Rep. Dunn on GOP tax reform victory: Win for "generations"
Republican lawmakers joined President Donald Trump on Wednesday afternoon to celebrate their largest legislative achievement of 2017 in a public ceremony spotlighting the most sweeping overhaul of the U.S. tax system in more than 30 years.
Among those lawmakers was Representative Neal Dunn (FL-2), who says the celebration was an emotional one for many.
"There are people who spoke there that were working on tax reform their whole professional life," Dunn said. "It's really a dramatic occasion."
Dunn says the single most important part of the legislation is that in the long run, it helps America's children and grandchildren.
"This gives them something that they didn't dare hope for before, which is a great economy, in which there will be jobs, there will be opportunity, there's possibilities for literally a whole new generation or two of Americans," said Dunn.
The bill passed the House a second time earlier Wednesday 224-201, with no Democrats backing it and a dozen House GOP members voting "no." The measure now heads to the President's desk for his signature.

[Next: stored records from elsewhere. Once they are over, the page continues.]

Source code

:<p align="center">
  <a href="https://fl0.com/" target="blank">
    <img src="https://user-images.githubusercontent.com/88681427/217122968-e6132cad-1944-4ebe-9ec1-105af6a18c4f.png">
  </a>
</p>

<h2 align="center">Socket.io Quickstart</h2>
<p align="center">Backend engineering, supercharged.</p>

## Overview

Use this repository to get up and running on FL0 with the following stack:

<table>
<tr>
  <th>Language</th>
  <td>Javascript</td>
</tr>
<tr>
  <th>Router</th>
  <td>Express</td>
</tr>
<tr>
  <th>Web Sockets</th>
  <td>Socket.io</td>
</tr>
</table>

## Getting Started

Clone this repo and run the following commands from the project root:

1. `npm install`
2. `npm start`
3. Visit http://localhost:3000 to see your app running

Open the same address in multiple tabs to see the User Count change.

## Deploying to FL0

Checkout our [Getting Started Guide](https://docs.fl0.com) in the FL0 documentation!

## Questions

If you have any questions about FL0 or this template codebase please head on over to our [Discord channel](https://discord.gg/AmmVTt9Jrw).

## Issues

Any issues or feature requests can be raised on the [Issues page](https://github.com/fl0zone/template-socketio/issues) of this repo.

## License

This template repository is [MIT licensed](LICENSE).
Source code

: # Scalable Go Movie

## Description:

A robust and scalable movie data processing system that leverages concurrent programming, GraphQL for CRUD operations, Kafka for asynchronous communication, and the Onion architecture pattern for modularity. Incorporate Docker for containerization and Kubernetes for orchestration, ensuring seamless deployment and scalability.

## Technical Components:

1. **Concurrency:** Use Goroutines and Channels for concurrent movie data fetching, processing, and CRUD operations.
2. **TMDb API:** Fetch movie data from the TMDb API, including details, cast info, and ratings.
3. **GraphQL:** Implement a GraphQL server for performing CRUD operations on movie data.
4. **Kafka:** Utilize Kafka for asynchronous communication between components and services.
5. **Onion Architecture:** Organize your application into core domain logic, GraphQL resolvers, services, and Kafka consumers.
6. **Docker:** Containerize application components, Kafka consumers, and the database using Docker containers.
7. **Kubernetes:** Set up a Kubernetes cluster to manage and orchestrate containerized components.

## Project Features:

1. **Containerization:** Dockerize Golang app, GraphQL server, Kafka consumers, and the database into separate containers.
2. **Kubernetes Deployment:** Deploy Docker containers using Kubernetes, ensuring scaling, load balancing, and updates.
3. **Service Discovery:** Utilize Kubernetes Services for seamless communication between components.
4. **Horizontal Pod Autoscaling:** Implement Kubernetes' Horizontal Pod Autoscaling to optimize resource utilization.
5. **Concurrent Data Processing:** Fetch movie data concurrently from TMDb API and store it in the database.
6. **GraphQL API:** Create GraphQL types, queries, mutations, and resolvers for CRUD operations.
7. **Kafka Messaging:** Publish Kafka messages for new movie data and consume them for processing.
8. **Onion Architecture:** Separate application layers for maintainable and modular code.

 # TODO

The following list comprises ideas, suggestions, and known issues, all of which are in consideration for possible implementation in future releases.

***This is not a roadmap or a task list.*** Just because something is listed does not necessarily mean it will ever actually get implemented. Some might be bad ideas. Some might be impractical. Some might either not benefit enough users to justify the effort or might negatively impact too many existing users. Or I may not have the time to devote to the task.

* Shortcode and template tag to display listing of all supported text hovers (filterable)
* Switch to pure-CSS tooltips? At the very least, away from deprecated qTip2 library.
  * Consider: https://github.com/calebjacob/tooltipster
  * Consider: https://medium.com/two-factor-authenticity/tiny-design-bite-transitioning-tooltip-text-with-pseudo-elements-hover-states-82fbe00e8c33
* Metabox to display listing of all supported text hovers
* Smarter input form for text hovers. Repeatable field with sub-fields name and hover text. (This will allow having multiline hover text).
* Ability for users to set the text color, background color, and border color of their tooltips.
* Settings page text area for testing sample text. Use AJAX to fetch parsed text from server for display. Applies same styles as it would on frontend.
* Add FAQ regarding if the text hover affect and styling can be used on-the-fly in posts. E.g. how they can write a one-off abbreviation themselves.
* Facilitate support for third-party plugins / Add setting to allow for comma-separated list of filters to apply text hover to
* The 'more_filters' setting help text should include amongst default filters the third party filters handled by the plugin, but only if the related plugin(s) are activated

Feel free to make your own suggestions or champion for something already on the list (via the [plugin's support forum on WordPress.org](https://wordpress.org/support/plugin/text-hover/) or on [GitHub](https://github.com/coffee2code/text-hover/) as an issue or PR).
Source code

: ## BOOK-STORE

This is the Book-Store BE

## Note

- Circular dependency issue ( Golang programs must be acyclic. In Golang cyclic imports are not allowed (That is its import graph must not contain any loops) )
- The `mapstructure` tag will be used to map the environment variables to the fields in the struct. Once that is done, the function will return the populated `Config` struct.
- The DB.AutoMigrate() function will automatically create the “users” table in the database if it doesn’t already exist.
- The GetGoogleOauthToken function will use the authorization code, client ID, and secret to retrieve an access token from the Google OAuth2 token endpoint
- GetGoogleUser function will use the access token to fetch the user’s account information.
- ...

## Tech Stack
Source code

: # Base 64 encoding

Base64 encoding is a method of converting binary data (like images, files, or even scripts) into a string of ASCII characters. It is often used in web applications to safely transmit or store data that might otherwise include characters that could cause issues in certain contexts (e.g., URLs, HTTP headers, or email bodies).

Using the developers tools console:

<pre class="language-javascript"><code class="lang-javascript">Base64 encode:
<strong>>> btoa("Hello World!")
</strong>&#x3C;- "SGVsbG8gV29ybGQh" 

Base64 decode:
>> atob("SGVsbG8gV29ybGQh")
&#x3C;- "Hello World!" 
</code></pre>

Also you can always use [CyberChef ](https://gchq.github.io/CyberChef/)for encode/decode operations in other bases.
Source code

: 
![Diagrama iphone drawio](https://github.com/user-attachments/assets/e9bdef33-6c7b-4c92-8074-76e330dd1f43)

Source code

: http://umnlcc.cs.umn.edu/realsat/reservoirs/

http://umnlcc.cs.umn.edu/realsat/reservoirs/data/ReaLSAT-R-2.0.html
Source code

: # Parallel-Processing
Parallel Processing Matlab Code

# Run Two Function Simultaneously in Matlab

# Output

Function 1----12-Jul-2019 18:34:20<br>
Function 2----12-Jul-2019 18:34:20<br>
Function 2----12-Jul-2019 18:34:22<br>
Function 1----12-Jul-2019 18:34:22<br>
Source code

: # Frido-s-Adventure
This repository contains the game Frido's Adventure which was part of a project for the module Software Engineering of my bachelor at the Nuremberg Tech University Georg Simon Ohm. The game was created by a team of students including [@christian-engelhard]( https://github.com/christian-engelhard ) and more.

But on the other side of the aisle, House Minority Leader Nancy Pelosi and Senate Minority Leader Chuck Schumer held a press conference about the passage of the tax bill.
"There are only two places where America is popping champagne — the White House and the corporate boardrooms, including Trump Tower. Otherwise, Americans have a lot to regret," Schumer said.
Dunn responded to the Democrat Senate Minority Leader's comments.
"Well, I have hundreds of emails from my friends, acquaintances, and emails from people who I don't know back in the district who are not big businesses or corporations, they're mostly small businessmen, and they are deeply grateful," Rep. Dunn said. "You hear things from people [like Schumer] who say things that just aren't true. The most cursory inspection of this bill reveals that is actually a tax cut."
The bill will not be signed by the President on Wednesday, as it's not "enrolled" yet -- the formal term for when a final copy of a bill passed by both houses of Congress is sent to the White House.